In computer programming, primary clustering is one of two major failure modes of open addressing based hash tables, especially those using linear probing.
It occurs after a hash collision causes two of the records in the hash table to hash to the same position, and causes one of the records to be moved to the next location in its probe sequence. Once this happens, the cluster formed by this pair of records is more likely to grow by the addition of even more colliding records, regardless of whether the new records hash to the same location as the first two.
This phenomenon causes searches for keys within the cluster to be longer.

For instance, in linear probing, a record involved in a collision is always moved to the next available hash table cell subsequent to the position given by its hash function, creating a contiguous cluster of occupied hash table cells. Whenever another record is hashed to anywhere within the cluster, it grows in size by one cell. Because of this phenomenon, it is likely that a linear-probing hash table with a constant load factor (that is, with the size of the table proportional to the number of items it stores) will have some clusters of logarithmic length, and will take logarithmic time to search for the keys within that cluster.
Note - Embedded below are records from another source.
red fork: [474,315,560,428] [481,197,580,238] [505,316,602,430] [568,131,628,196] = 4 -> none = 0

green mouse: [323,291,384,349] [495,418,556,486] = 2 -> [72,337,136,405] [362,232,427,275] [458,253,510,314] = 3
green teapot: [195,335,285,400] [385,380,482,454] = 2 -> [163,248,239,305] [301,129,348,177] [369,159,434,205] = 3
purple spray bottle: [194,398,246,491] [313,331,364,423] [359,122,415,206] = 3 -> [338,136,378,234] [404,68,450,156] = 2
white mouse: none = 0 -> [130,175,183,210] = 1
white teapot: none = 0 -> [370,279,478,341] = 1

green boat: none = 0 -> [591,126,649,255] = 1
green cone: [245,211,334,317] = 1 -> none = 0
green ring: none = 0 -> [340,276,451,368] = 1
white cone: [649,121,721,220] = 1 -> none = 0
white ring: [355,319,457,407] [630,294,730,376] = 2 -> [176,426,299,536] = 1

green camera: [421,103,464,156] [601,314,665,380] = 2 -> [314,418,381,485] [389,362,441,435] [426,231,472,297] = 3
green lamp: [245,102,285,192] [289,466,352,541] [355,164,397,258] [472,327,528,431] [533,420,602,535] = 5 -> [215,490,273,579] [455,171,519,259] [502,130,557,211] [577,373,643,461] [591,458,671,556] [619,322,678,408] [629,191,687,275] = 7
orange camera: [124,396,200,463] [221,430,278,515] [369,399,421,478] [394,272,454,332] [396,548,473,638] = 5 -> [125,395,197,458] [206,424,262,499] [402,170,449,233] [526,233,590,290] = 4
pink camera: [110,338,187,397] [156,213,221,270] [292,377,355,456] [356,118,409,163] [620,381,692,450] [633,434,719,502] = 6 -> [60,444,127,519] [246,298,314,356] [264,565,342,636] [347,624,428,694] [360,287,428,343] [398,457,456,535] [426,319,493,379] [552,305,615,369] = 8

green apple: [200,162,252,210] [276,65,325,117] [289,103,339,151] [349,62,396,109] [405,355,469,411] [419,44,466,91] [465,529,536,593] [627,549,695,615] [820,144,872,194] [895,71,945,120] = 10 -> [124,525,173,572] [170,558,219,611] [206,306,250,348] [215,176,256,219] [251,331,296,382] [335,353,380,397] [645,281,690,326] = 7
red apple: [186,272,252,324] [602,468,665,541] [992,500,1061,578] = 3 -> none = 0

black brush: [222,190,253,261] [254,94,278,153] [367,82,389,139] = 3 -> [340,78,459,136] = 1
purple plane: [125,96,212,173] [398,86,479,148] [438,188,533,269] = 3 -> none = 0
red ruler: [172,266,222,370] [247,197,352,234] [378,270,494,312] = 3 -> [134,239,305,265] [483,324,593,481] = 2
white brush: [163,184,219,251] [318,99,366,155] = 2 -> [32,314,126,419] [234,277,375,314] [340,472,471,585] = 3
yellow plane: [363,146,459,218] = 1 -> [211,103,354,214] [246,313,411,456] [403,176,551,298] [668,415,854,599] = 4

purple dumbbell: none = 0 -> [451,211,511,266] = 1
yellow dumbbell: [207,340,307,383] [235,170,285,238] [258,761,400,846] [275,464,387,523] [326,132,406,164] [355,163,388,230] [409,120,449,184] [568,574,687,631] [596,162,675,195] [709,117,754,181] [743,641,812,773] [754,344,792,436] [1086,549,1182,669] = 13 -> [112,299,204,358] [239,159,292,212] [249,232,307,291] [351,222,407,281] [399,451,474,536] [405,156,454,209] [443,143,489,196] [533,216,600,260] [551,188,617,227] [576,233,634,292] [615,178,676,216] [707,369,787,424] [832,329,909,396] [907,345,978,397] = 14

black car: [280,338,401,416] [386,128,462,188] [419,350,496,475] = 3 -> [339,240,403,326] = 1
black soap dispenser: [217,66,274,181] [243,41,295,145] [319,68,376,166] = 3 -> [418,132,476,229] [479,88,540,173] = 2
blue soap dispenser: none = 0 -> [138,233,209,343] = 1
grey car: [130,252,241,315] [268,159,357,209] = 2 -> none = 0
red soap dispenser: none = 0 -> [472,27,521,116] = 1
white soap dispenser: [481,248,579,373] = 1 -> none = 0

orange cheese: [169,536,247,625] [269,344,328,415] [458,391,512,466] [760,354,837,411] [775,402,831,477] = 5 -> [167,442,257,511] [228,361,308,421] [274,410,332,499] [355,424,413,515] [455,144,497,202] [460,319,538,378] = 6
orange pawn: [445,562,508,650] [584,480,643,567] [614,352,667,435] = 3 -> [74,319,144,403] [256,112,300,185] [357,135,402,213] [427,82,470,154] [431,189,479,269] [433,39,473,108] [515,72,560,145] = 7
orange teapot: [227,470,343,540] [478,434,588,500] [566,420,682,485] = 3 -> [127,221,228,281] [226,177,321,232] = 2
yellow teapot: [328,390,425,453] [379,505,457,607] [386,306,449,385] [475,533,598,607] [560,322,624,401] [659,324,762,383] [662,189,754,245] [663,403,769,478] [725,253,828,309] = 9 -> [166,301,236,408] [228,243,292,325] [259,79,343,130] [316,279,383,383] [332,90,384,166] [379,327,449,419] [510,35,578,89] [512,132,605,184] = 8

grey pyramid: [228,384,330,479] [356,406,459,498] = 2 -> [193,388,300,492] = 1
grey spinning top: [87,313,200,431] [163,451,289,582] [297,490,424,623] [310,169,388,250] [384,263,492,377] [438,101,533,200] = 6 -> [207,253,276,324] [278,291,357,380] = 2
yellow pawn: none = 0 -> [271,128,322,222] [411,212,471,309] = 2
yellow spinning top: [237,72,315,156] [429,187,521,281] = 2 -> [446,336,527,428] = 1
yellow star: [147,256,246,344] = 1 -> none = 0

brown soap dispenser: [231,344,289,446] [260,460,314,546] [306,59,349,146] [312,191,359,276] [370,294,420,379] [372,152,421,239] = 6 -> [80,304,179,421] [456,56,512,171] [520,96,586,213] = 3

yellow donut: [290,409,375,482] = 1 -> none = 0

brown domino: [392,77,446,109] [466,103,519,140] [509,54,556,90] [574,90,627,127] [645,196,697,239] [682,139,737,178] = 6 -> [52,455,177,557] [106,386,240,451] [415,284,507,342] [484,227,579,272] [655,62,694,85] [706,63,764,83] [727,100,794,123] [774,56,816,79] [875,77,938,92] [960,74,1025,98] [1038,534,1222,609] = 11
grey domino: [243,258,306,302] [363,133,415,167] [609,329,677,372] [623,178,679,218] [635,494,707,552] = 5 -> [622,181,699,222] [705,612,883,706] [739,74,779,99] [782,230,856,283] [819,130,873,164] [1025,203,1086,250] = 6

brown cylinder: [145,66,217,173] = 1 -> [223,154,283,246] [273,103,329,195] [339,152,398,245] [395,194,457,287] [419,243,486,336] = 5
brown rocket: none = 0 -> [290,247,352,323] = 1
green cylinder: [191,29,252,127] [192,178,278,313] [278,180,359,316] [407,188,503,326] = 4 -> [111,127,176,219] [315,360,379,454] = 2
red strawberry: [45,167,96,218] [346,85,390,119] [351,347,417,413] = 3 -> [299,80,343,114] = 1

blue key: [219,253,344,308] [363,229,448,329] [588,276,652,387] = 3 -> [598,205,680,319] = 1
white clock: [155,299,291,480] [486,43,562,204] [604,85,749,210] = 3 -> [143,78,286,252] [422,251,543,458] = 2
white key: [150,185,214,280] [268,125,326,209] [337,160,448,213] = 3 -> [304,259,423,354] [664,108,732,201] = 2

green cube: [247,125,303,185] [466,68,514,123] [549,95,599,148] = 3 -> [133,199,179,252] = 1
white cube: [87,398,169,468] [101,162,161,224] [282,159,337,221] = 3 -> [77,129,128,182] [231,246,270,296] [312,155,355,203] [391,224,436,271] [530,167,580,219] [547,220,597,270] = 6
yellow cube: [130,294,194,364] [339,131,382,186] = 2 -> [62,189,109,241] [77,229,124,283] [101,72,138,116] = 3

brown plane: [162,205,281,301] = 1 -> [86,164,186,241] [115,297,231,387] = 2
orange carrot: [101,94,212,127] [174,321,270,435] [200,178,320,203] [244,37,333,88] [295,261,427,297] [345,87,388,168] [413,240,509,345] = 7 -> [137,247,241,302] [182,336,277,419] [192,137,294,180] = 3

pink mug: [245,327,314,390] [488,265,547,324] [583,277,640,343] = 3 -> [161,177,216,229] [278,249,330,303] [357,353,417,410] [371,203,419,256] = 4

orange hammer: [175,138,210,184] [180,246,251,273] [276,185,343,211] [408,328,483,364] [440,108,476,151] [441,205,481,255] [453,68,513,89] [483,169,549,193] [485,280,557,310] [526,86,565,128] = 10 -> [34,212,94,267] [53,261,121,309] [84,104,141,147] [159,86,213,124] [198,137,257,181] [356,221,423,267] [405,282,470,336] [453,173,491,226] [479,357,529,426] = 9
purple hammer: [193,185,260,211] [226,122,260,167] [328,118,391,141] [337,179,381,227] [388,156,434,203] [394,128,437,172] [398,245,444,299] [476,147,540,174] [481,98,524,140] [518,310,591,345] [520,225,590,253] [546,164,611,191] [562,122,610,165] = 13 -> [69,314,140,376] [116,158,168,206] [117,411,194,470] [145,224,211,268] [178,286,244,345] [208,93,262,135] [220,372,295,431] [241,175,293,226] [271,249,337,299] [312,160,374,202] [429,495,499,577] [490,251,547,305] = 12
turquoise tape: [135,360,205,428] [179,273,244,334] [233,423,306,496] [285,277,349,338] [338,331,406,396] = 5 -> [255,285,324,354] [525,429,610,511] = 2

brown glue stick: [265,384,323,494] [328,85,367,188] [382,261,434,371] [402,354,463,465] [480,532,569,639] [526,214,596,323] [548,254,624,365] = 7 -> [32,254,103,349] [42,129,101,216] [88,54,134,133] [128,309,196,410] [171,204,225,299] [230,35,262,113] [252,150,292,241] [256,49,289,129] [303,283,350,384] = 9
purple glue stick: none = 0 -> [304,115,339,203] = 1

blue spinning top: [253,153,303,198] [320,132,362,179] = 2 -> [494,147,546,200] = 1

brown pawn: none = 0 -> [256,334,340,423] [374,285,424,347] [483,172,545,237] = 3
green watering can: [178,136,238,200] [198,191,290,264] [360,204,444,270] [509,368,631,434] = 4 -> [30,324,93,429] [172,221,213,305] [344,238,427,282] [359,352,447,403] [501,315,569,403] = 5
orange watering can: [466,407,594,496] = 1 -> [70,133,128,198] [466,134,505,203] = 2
A related phenomenon, secondary clustering, occurs more generally with open addressing modes including linear probing and quadratic probing in which the probe sequence is independent of the key, as well as in hash chaining. In this phenomenon, a low-quality hash function may cause many keys to hash to the same location, after which they all follow the same probe sequence or are placed in the same hash chain as each other, causing them to have slow access times.

Both types of clustering may be reduced by using a higher-quality hash function, or by using a hashing method such as double hashing that is less susceptible to clustering.